The next point in the letter is thus.

“Second, rising inequality, fuelled to a significant extent by monetary policy, has contributed to a crisis of trust in our institutions. The next governor must be open and honest about the trade-offs the Bank is forced to make, and take a critical view of how its policies impact on wider society.”

Well presumably that’s a reference to the fact that QE has boosted asset prices, which in turn has obviously benefited “asset owners” i.e. the well-off. But there is a problem there, which is that it can well be argued that the entire government  debt should be QE’d!!!
 

To be more exact, Milton Friedman and the two co-founders of MMT (Warren Mosler and Bill Mitchell) have argued for a “zero government borrowing” regime. Obviously an initial effect of that is to boost asset prices, but that effect can always be nullified by extra tax on the well-off and/or more social security and similar for the less well-off.

Indeed, that’s a nice example of so called “Pareto efficiency” (an idea thought up by the Italian economist Vilfredo Pareto). Basically a policy is Pareto efficient if it increases GDP (or output per hour), and nothing else matters. In particular, if one group of people are made worse off by a policy, that doesn’t matter, because tax  and or the social security system can be used to ensure that that group is not adversely affected.

At least that’s my definition of Pareto efficiency. If you want to be sure you have a grasp of the idea, obviously you’d be advised to look at a few dictionaries of economics and text books.


Bank lending.

The letter’s third point is thus.

“Third, the UK economy is increasingly unbalanced and skewed towards asset price inflation. Banks pour money into bidding up the value of pre-existing assets, with only £1 in every £10 they lend supporting non-financial firms. The next governor must seriously consider introducing measures to guide credit away from speculation towards productive activities.”

Well the claim that “Banks pour money into bidding up the value of pre-existing assets..” is presumably a reference to the fact that a large proportion  of bank lending goes to mortgages applied for by people who are buying EXISTING houses rather than NEW houses.

Well my answer to that is: “What else are banks supposed to do?”

Firstly it is perfectly reasonable for a bank to demand security or “collateral” when granting a loan. Or do you seriously want the bank which holds your money to lend to drunks lying in the gutter who have no assets? If so, you’re asking for your money to be flushed down the drain pretty quickly.
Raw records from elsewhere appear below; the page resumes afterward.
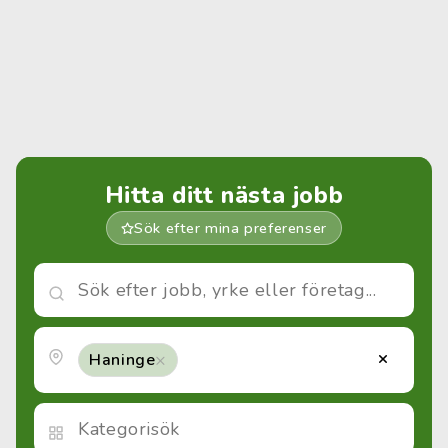
Hitta ditt nästa jobb
Sök efter mina preferenser
×
×
Haninge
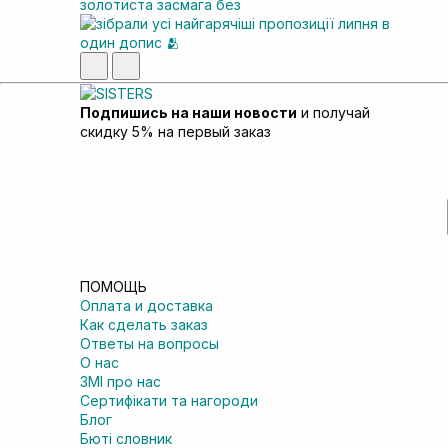
Подпишись на наши новости
и получай
скидку 5% на первый заказ
ПОМОЩЬ
Оплата и доставка
Как сделать заказ
Ответы на вопросы
О нас
ЗМІ про нас
Сертифікати та нагороди
Блог
Бюті словник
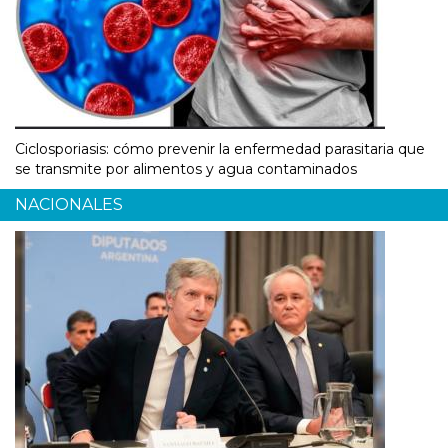
Ciclosporiasis: cómo prevenir la enfermedad parasitaria que
se transmite por alimentos y agua contaminados
NACIONALES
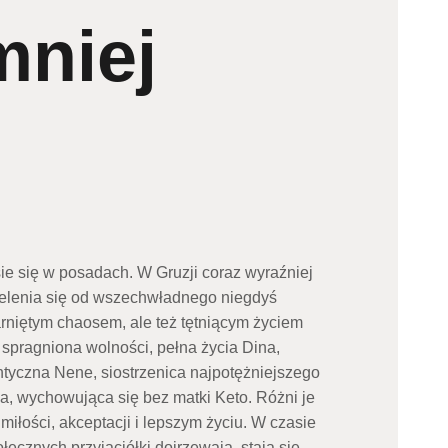
mniej
ie się w posadach. W Gruzji coraz wyraźniej
ielenia się od wszechwładnego niegdyś
rniętym chaosem, ale też tętniącym życiem
i: spragniona wolności, pełna życia Dina,
ntyczna Nene, siostrzenica najpotężniejszego
a, wychowująca się bez matki Keto. Różni je
miłości, akceptacji i lepszym życiu. W czasie
łecznych przyjaciółki dojrzewają, stają się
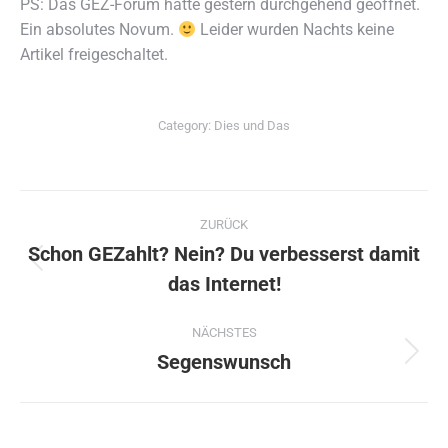
PS: Das GEZ-Forum hatte gestern durchgehend geöffnet.
Ein absolutes Novum.
Leider wurden Nachts keine
Artikel freigeschaltet.
Category:
Dies und Das
Kommentarnavigation
ZURÜCK
Schon GEZahlt? Nein? Du verbesserst damit
Vorheriger
das Internet!
Beitrag:
NÄCHSTES
Segenswunsch
Nächster
Beitrag:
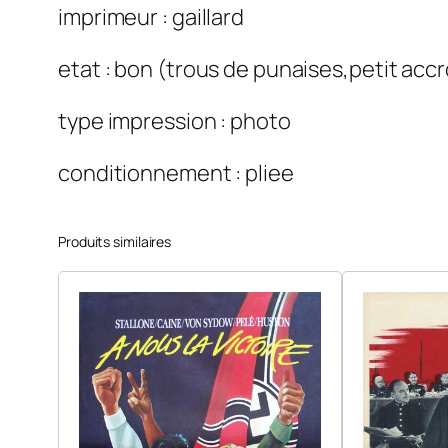
imprimeur : gaillard
etat : bon (trous de punaises,petit ac
type impression : photo
conditionnement : pliee
Produits similaires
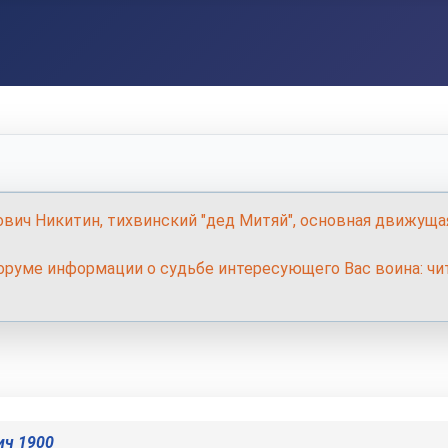
ович Никитин, тихвинский "дед Митяй", основная движуща
руме информации о судьбе интересующего Вас воина: чит
ич 1900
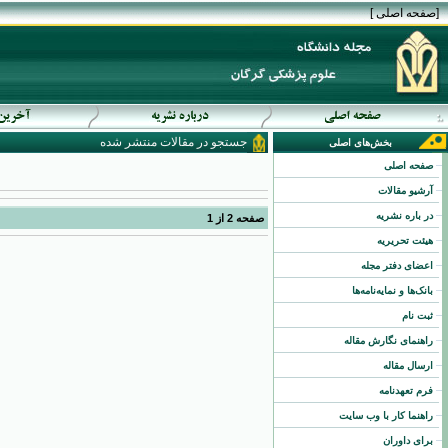
[
صفحه اصلی
]
جستجو در مقالات منتشر شده
بخش‌های اصلی
صفحه اصلی
آرشیو مقالات
در باره نشریه
صفحه
2
از
1
هیئت تحریریه
اعضای دفتر مجله
بانک‌ها و نمایه‌نامه‌ها
ثبت نام
راهنمای نگارش مقاله
ارسال مقاله
فرم تعهدنامه
راهنما کار با وب سایت
برای داوران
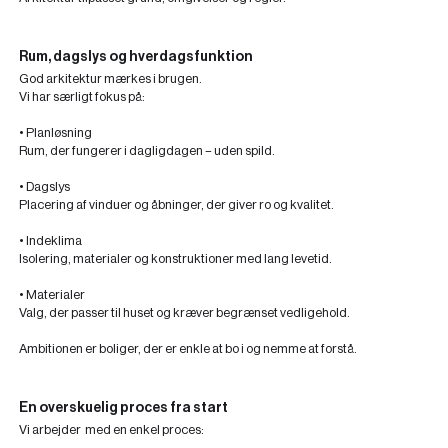
Rum, dagslys og hverdagsfunktion
God arkitektur mærkes i brugen.
Vi har særligt fokus på:
• Planløsning
Rum, der fungerer i dagligdagen – uden spild.
• Dagslys
Placering af vinduer og åbninger, der giver ro og kvalitet.
• Indeklima
Isolering, materialer og konstruktioner med lang levetid.
• Materialer
Valg, der passer til huset og kræver begrænset vedligehold.
Ambitionen er boliger, der er enkle at bo i og nemme at forstå.
En overskuelig proces fra start
Vi arbejder med en enkel proces:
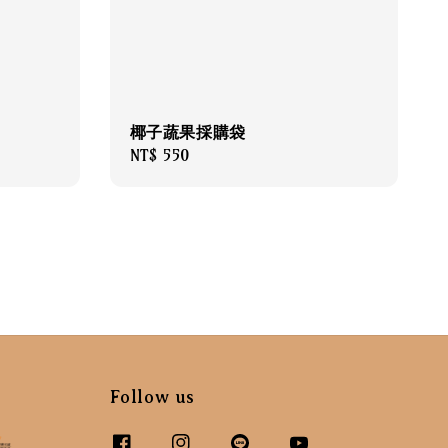
椰子蔬果採購袋
Regular
NT$ 550
price
Follow us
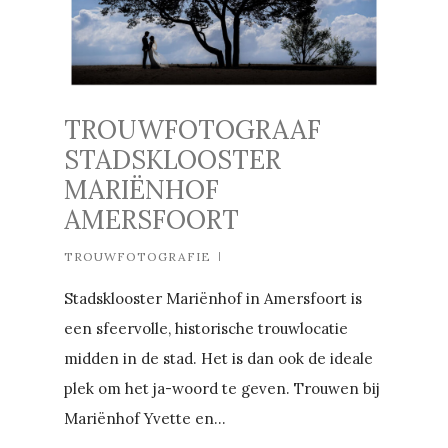
TROUWFOTOGRAAF
STADSKLOOSTER
MARIËNHOF
AMERSFOORT
TROUWFOTOGRAFIE
Stadsklooster Mariënhof in Amersfoort is
een sfeervolle, historische trouwlocatie
midden in de stad. Het is dan ook de ideale
plek om het ja-woord te geven. Trouwen bij
Mariënhof Yvette en...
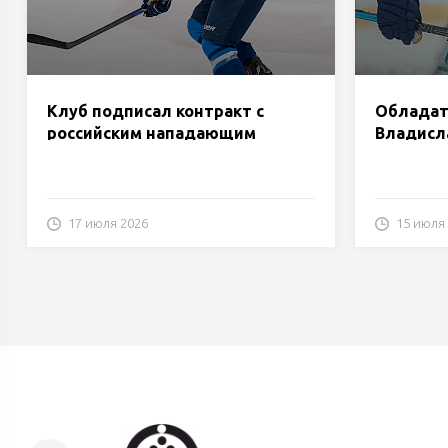
Клуб подписал контракт с
Обладат
российским нападающим
Владисл
Виктором Комаровым.
«Динам
17 июля 2026
15 июля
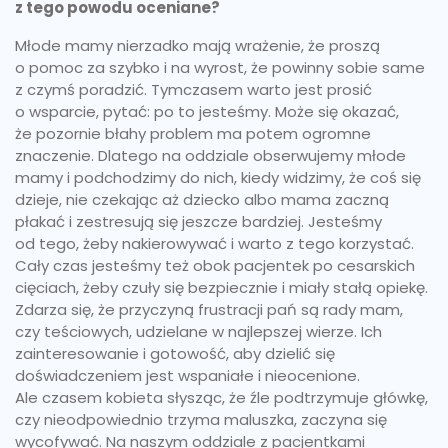
z tego powodu oceniane?
Młode mamy nierzadko mają wrażenie, że proszą
o pomoc za szybko i na wyrost, że powinny sobie same
z czymś poradzić. Tymczasem warto jest prosić
o wsparcie, pytać: po to jesteśmy. Może się okazać,
że pozornie błahy problem ma potem ogromne
znaczenie. Dlatego na oddziale obserwujemy młode
mamy i podchodzimy do nich, kiedy widzimy, że coś się
dzieje, nie czekając aż dziecko albo mama zaczną
płakać i zestresują się jeszcze bardziej. Jesteśmy
od tego, żeby nakierowywać i warto z tego korzystać.
Cały czas jesteśmy też obok pacjentek po cesarskich
cięciach, żeby czuły się bezpiecznie i miały stałą opiekę.
Zdarza się, że przyczyną frustracji pań są rady mam,
czy teściowych, udzielane w najlepszej wierze. Ich
zainteresowanie i gotowość, aby dzielić się
doświadczeniem jest wspaniałe i nieocenione.
Ale czasem kobieta słysząc, że źle podtrzymuje główkę,
czy nieodpowiednio trzyma maluszka, zaczyna się
wycofywać. Na naszym oddziale z pacjentkami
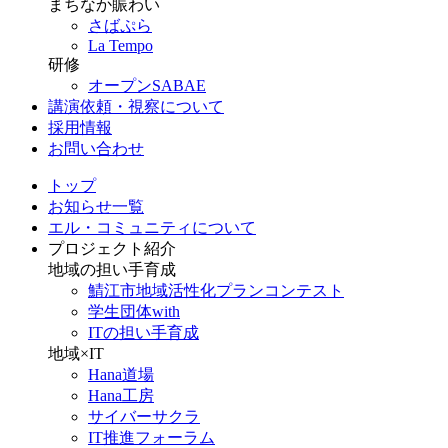
まちなか賑わい
さばぷら
La Tempo
研修
オープンSABAE
講演依頼・視察について
採用情報
お問い合わせ
トップ
お知らせ一覧
エル・コミュニティについて
プロジェクト紹介
地域の担い手育成
鯖江市地域活性化プランコンテスト
学生団体with
ITの担い手育成
地域×IT
Hana道場
Hana工房
サイバーサクラ
IT推進フォーラム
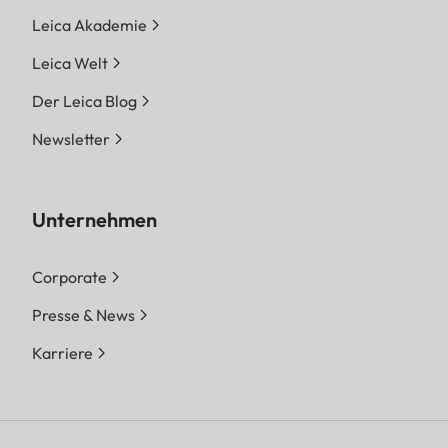
Leica Akademie
Leica Welt
Der Leica Blog
Newsletter
Unternehmen
Corporate
Presse & News
Karriere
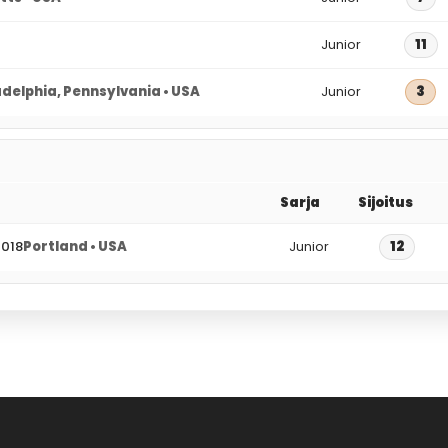
Junior
11
adelphia, Pennsylvania • USA
Junior
3
Sarja
Sijoitus
2018
Portland • USA
Junior
12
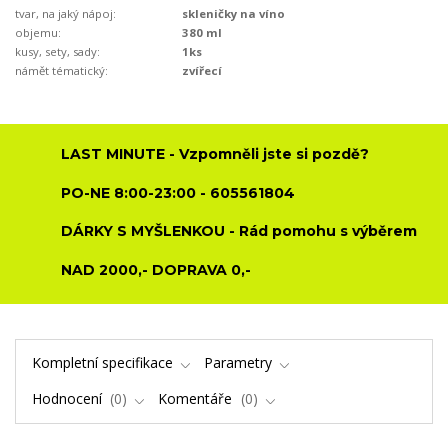
tvar, na jaký nápoj:
skleničky na víno
objemu:
380 ml
kusy, sety, sady:
1ks
námět tématický:
zvířecí
LAST MINUTE - Vzpomněli jste si pozdě?
PO-NE 8:00-23:00 - 605561804
DÁRKY S MYŠLENKOU - Rád pomohu s výběrem
NAD 2000,- DOPRAVA 0,-
Kompletní specifikace
Parametry
Hodnocení
0
Komentáře
0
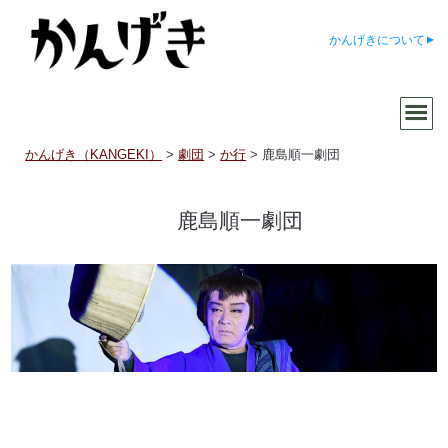
かんげきについて
かんげき（KANGEKI）
>
劇団
>
か行
>
鹿島順一劇団
鹿島順一劇団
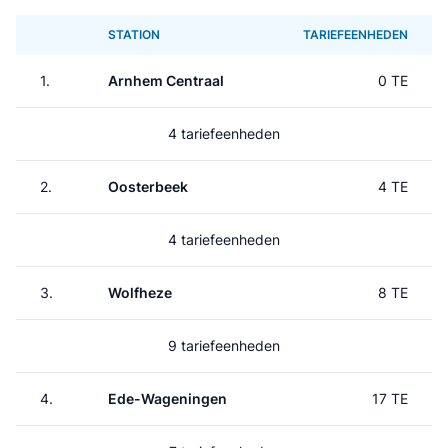
STATION
TARIEFEENHEDEN
1.
Arnhem Centraal
0 TE
4 tariefeenheden
2.
Oosterbeek
4 TE
4 tariefeenheden
3.
Wolfheze
8 TE
9 tariefeenheden
4.
Ede-Wageningen
17 TE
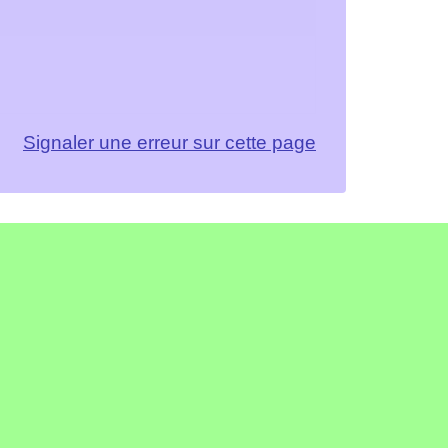
Signaler une erreur sur cette page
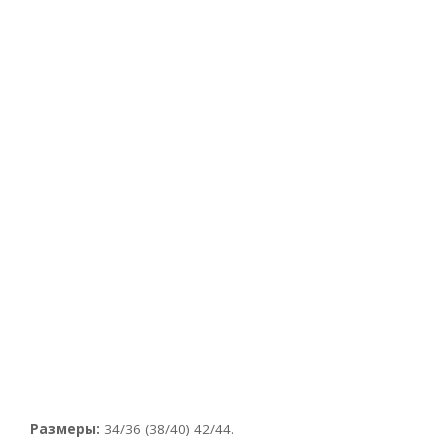
Размеры:
34/36 (38/40) 42/44.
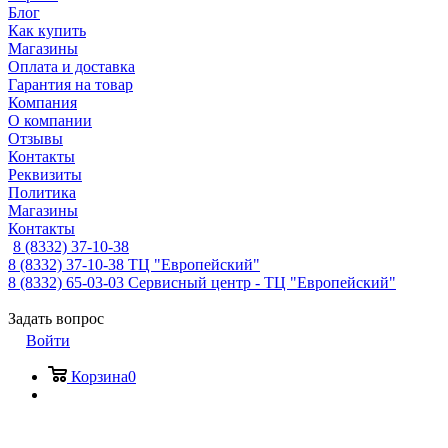
Блог
Как купить
Магазины
Оплата и доставка
Гарантия на товар
Компания
О компании
Отзывы
Контакты
Реквизиты
Политика
Магазины
Контакты
8 (8332) 37-10-38
8 (8332) 37-10-38
ТЦ "Европейский"
8 (8332) 65-03-03
Сервисный центр - ТЦ "Европейский"
Задать вопрос
Войти
Корзина
0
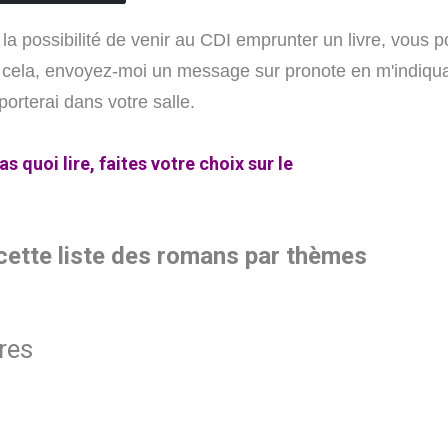
la possibilité de venir au CDI emprunter un livre, vous p
ela, envoyez-moi un message sur pronote en m'indiquant 
 porterai dans votre salle.
s quoi lire, faites votre choix sur le
cette
liste des romans par thèmes
res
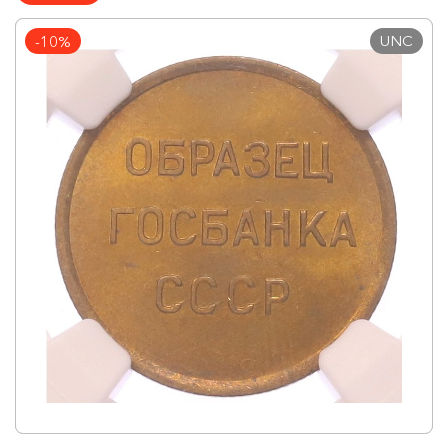
UNC
-10%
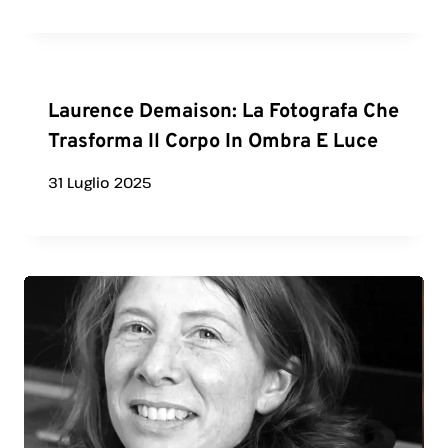
Laurence Demaison: La Fotografa Che
Trasforma Il Corpo In Ombra E Luce
31 Luglio 2025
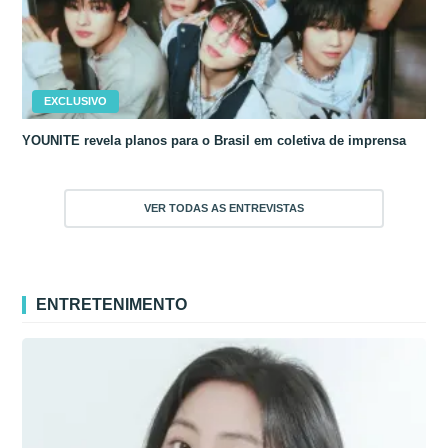
EXCLUSIVO
YOUNITE revela planos para o Brasil em coletiva de imprensa
VER TODAS AS ENTREVISTAS
ENTRETENIMENTO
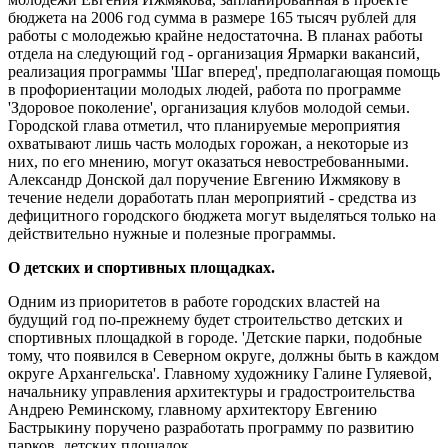
бюджета на 2006 год сумма в размере 165 тысяч рублей для
работы с молодежью крайне недостаточна. В планах работы
отдела на следующий год - организация Ярмарки вакансий,
реализация программы 'Шаг вперед', предполагающая помощь
в профориентации молодых людей, работа по программе
'Здоровое поколение', организация клубов молодой семьи.
Городской глава отметил, что планируемые мероприятия
охватывают лишь часть молодых горожан, а некоторые из
них, по его мнению, могут оказаться невостребованными.
Александр Донской дал поручение Евгению Ижмякову в
течение недели доработать план мероприятий - средства из
дефицитного городского бюджета могут выделяться только на
действительно нужные и полезные программы.
О детских и спортивных площадках.
Одним из приоритетов в работе городских властей на
будущий год по-прежнему будет строительство детских и
спортивных площадкой в городе. 'Детские парки, подобные
тому, что появился в Северном округе, должны быть в каждом
округе Архангельска'. Главному художнику Галине Гуляевой,
начальнику управления архитектуры и градостроительства
Андрею Реминскому, главному архитектору Евгению
Бастрыкину поручено разработать программу по развитию
парков, детских площадок.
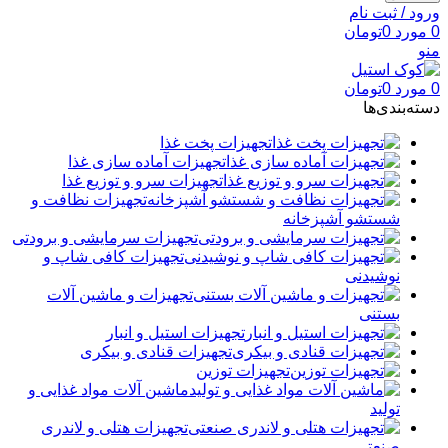
ورود / ثبت نام
0
مورد
0
تومان
منو
0
مورد
0
تومان
دسته‌بندی‌ها
تجهیزات پخت غذا
تجهیزات آماده سازی غذا
تجهیزات سرو و توزیع غذا
تجهیزات نظافت و
شستشو آشپزخانه
تجهیزات سرمایشی و برودتی
تجهیزات کافی شاپ و
نوشیدنی
تجهیزات و ماشین آلات
بستنی
تجهیزات استیل و انبار
تجهیزات قنادی و بیکری
تجهیزات توزین
ماشین آلات مواد غذایی و
تولید
تجهیزات هتلی و لاندری
صنعتی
To be more realistic, do you really want your bank to engage in so called “NINJA” mortgages? NINJA stands for “No Income, No Job or Assets”. It was exactly the latter sort of lending that helped give us the 2007/8 bank crisis.

Second, as you may or may not have noticed, houses normally last a hundred years or more. That inevitably means that a large majority of those buying a home, buy an EXISTING house, rather than one that has just been built.



Financial markets.

The final sentence of the letter reads, "We need a governor genuinely committed to serving the whole of society, not just financial markets". Well actually one of the main decisions taken by central banks every month is deciding whether to implement more (or less) stimulus in the form of interest rate adjustments, QE or whatever. And the purpose of that is always to minimise unemployment without exacerbating inflation too much.


Well now minimising unemployment is very much a form of "serving the whole of society, not just financial markets" isn't it?

1 comment:

  1. I think the issue here is that QE as it is currently used was a waste of time,looking at its outcomes. It has mainly benefitted the already rich. That politicians have not thought to counter the inquality this has caused completes the mistake. Politicians by and large have no idea that this even happened so why would they seek to redress it via taxation?. If they had even realised what had happened they might have asked "can that new QE money not be used to better ends?". Of course the ususal answer to this is that this has always been the way these things are sorted out and to do otherwise may cause inflation. But, in answer to that, I doubt that would have abeen a real worry when QE came into being in 2009, when the Boe was actually trying to create a bit of inflation.